On 08/28/2015 02:51 PM, Dan Tenenbaum wrote:

----- Original Message -----
From: "Laurent Gatto" <lg...@cam.ac.uk>
To: "Dan Tenenbaum" <dtene...@fredhutch.org>
Cc: "Kasper Daniel Hansen" <kasperdanielhan...@gmail.com>, "bioC-devel" 
<bioc-de...@stat.math.ethz.ch>, "Laurent
Gatto" <lg...@cam.ac.uk>
Sent: Friday, August 28, 2015 2:28:29 PM
Subject: Re: [Bioc-devel] Dependencies in Bioconductor dockers


On 28 August 2015 20:42, Dan Tenenbaum wrote:

----- Original Message -----
From: "Kasper Daniel Hansen" <kasperdanielhan...@gmail.com>
To: "Laurent Gatto" <lg...@cam.ac.uk>
Cc: "bioC-devel" <bioc-de...@stat.math.ethz.ch>
Sent: Wednesday, August 26, 2015 2:36:08 PM
Subject: Re: [Bioc-devel] Dependencies in Bioconductor dockers

This might be especially nice if we use the docker containers for
R
CMD
check.

In this case, you would be checking your own package, right, so the
docker image cannot know in advance what the Suggests dependencies
of
your package are.

[More below].


On Wed, Aug 26, 2015 at 10:56 PM, Laurent Gatto <lg...@cam.ac.uk>
wrote:

Dear all,

As far as I can see, the Suggests dependencies of a package are
not
included in the docker containers. Would you consider adding
these?
It
would be nice to be able to run all examples and vignette code
of
the
packages available in a container.

Adding the Suggests dependencies of all packages installed on the
image is going to make the image much bigger. This request comes
soon
after other requests to reduce the size of the images. We should
probably have a wider discussion and decide exactly what type of
docker images we want to have.

Use cases that have been mentioned are:

    - an image for building/checking with travis (sounds similar to
      Kasper's request above).  For this one in particular, small
      size is
      important as Travis has to build its environment from scratch
      every
      time, and loading large images takes too long.
    - an image that has the Suggests dependencies of all installed
      packages installed.

We might want to pick a different way to decide what packages are
installed on a given image.  Currently we install all packages with
a
given biocView (Sequencing for example) and this leads to very
large
images (sequencing = ~7.5GB).
Thank you for these clarifications, Dan.

If there is interest in having full/complete containers in addition
to
requiring light ones, would it make sense to distribute both? Would
that
be much overhead?

I think it definitely makes sense to distribute the light containers. (and even 
then, I want to see how small a 'light' container is--one that contains R, 
LaTeX, and every system dependency that we know about)
I am a little hesitant to make the existing bloated containers even bigger by 
adding all the Suggests dependencies. That's why I said we might want to 
revisit the way we decide what packages are on a given container. Right now we 
use biocViews (Microarray, Sequencing, Proteomics, FlowCytometry) but that 
results in huge containers containing many packages that people arguably don't 
use that much but just happen to have the correct biocView. Of course it does 
have the benefit of being a somewhat democratic method.

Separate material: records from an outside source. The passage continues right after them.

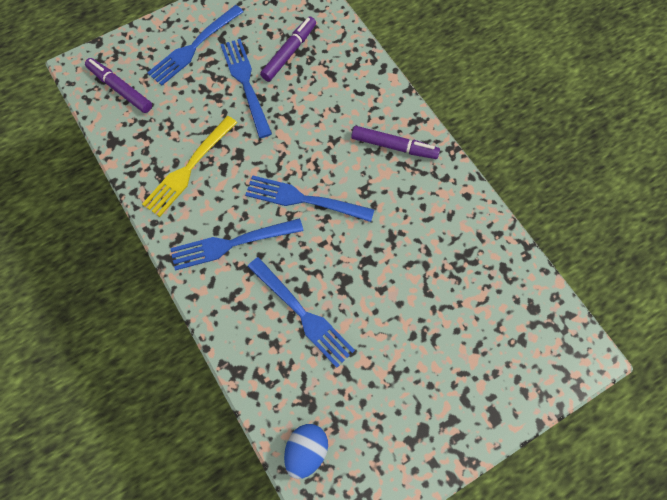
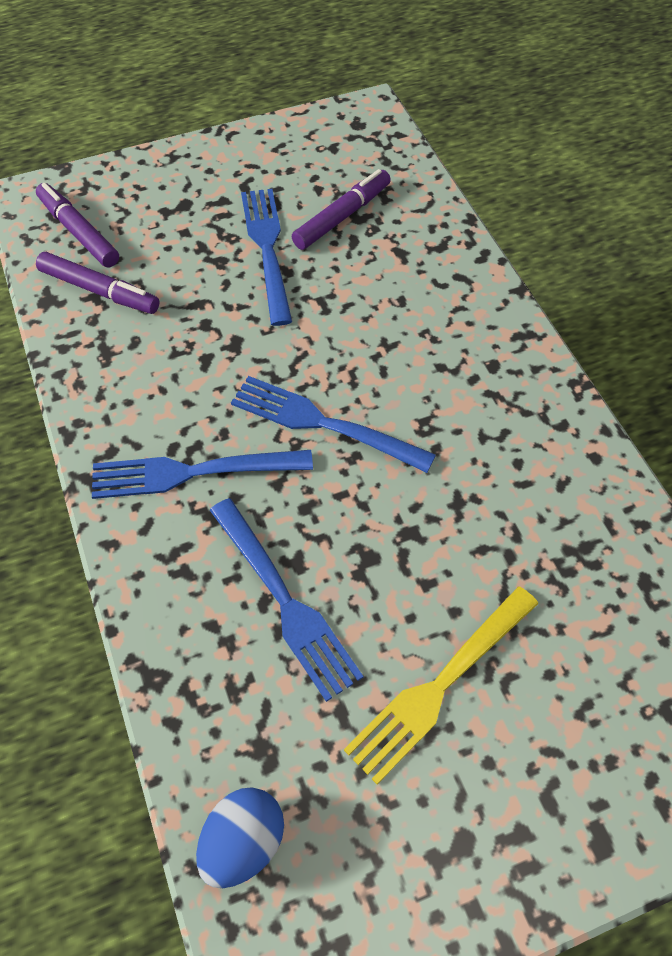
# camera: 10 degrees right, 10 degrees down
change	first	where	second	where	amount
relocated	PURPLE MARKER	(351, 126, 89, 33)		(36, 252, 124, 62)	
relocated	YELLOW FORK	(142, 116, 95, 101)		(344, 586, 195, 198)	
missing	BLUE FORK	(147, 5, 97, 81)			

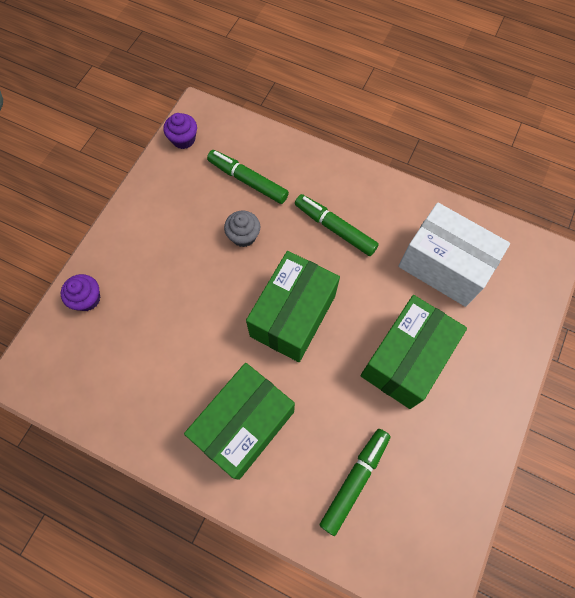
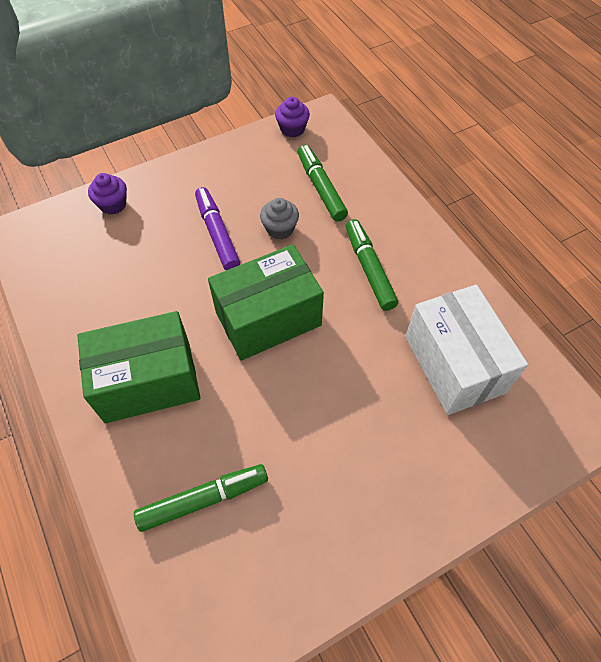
# camera: 35 degrees right, 10 degrees down
change	first	where	second	where	amount
appeared			PURPLE MARKER	(195, 187, 45, 83)	
missing	GREEN BOX	(360, 295, 107, 114)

I don't really know what I'm talking about, but does it make sense to think of
the docker images provided by Bioconductor as building blocks for more
specialized containers? i.e., that it should not be 'hard' for a developer to
make an image that is appropriate for their particular needs?

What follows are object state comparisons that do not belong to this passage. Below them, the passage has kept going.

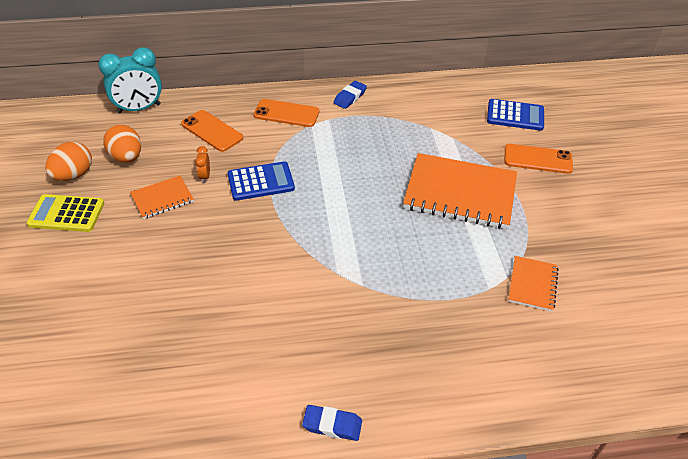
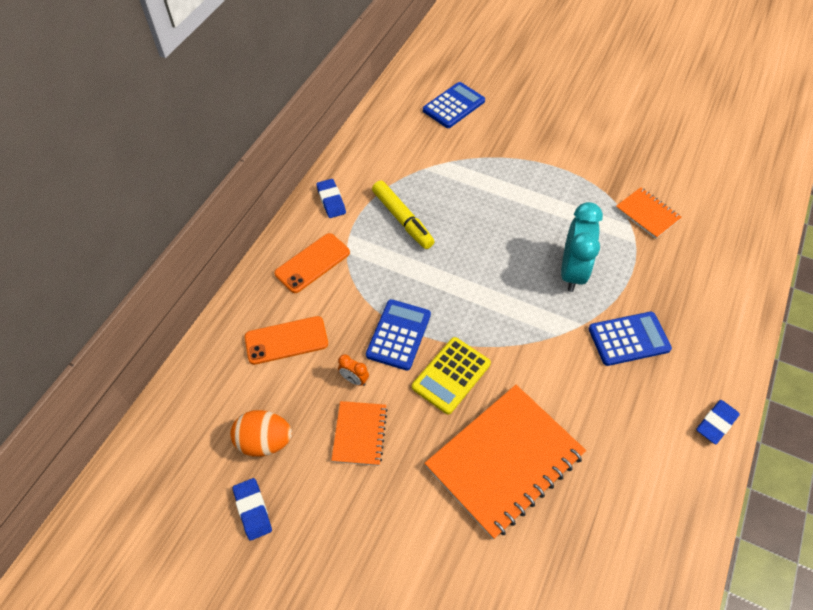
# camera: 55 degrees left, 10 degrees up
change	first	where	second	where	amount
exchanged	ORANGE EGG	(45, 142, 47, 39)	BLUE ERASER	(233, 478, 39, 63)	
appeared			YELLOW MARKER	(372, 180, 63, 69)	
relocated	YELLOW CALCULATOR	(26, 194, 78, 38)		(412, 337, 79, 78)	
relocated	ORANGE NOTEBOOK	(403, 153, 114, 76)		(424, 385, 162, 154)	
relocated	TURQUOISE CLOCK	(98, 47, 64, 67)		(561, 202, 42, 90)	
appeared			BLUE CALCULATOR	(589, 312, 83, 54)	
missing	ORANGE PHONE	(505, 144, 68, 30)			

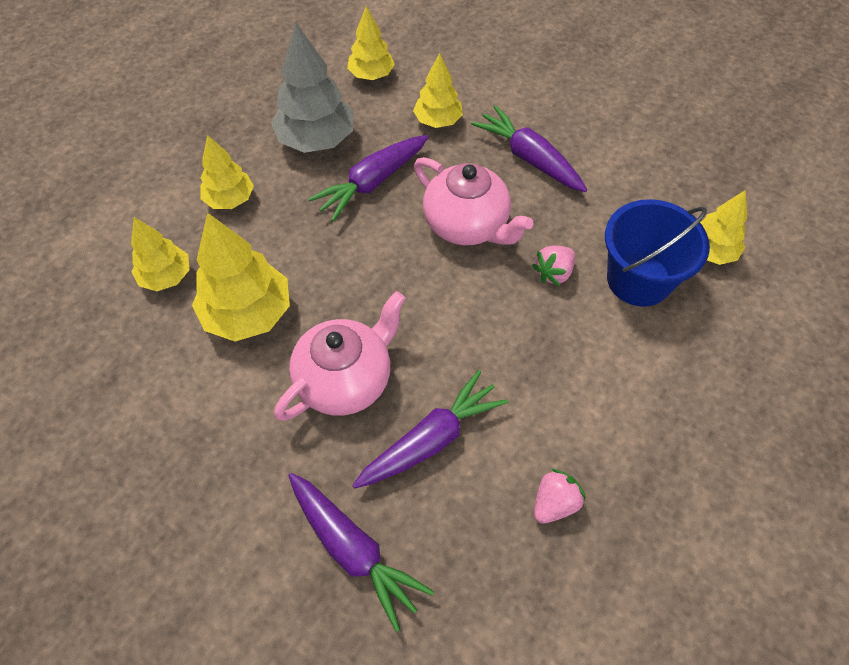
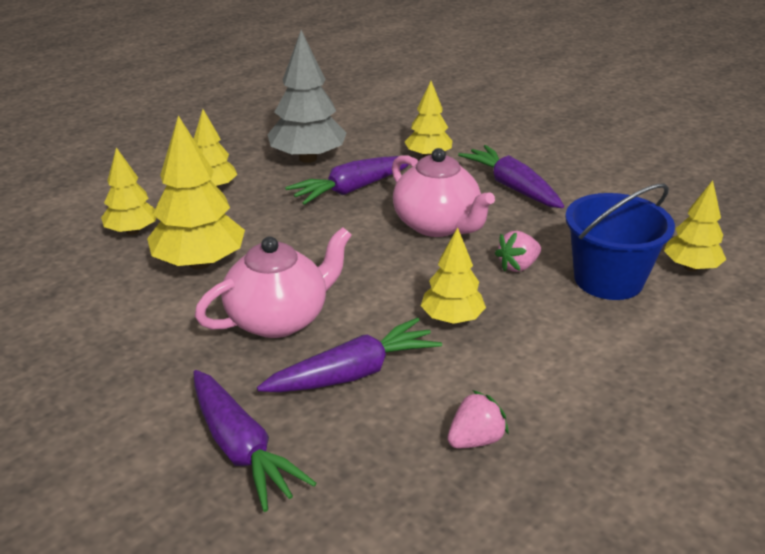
# camera: 10 degrees right, 25 degrees down
change	first	where	second	where	amount
relocated	YELLOW TREE	(347, 6, 48, 74)		(421, 227, 65, 97)	

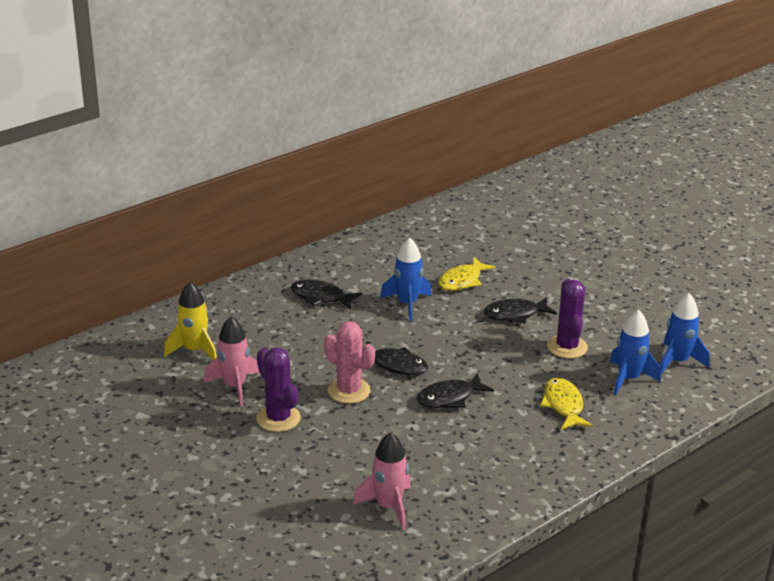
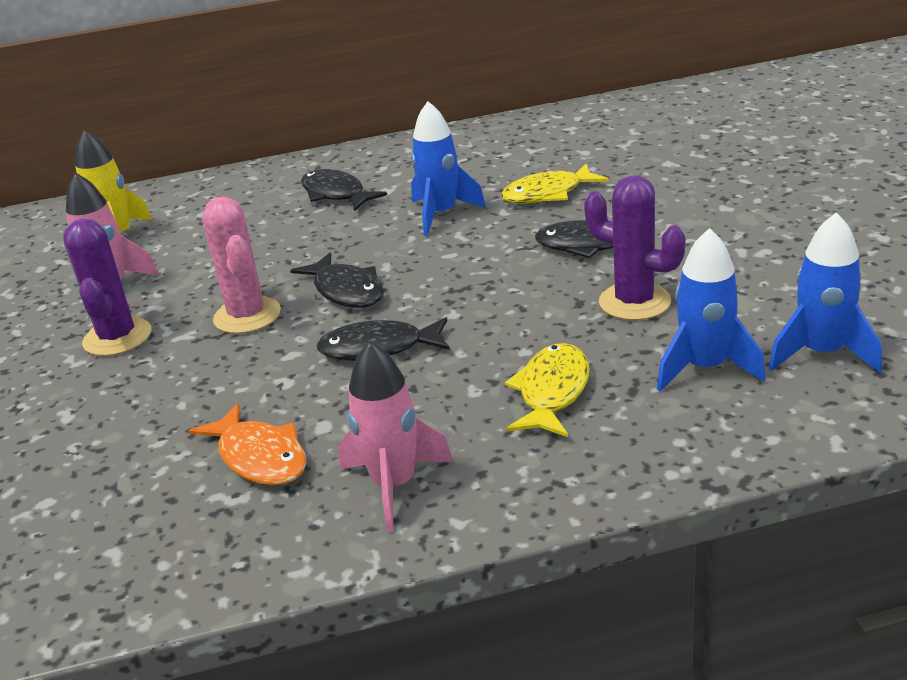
# camera: 30 degrees right, 0 degrees up
change	first	where	second	where	amount
appeared			ORANGE FISH	(189, 403, 118, 82)	
relocated	PINK ROCKET	(353, 432, 58, 98)		(338, 341, 115, 191)	
spun	PURPLE CACTUS	(547, 279, 41, 80)		(584, 175, 101, 145)	75 degrees counterclockwise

It seems like there's value to some level of nimbleness provided by small
container size. I also wonder about LaTeX -- it seems like HTML vignettes are
way better, and since docker images are forward-looking, maybe the images should
be provisioned with the notion that they'll support HTML?

Maybe there could be a docker-factory script that would take the name of a base
image and the path to a package repository, and create a derived image with the
additional necessary dependencies?
That sounds like a great idea. It would still be nice if Bioconductor
kept the topic specific containers (flow, microarrays, proteomics,
sequencing).

Laurent



I can pitch in a viewpoint here... I'm doing basically exactly this. I've created several of my own Dockerfiles, which essentially use the base bioconductor images, and then build on these various combinations of packages that I need; one for production, one for development, etc.

I even wrote a few "R setup" scripts that just take a list of packages, and then install these into a new container on top of the bioconductor base images. Seems like almost exactly what you're describing, actually.

I don't think it's really reasonable to expect bioconductor to create docker images like this, for every possible use case; but providing a base image is very useful, and then people (like me) can use this to build our own containers, with whatever packages we require. We could even write a tutorial on how to do this...

I don't think it's particularly useful to make huge, even democratic containers with all packages of a certain type, honestly.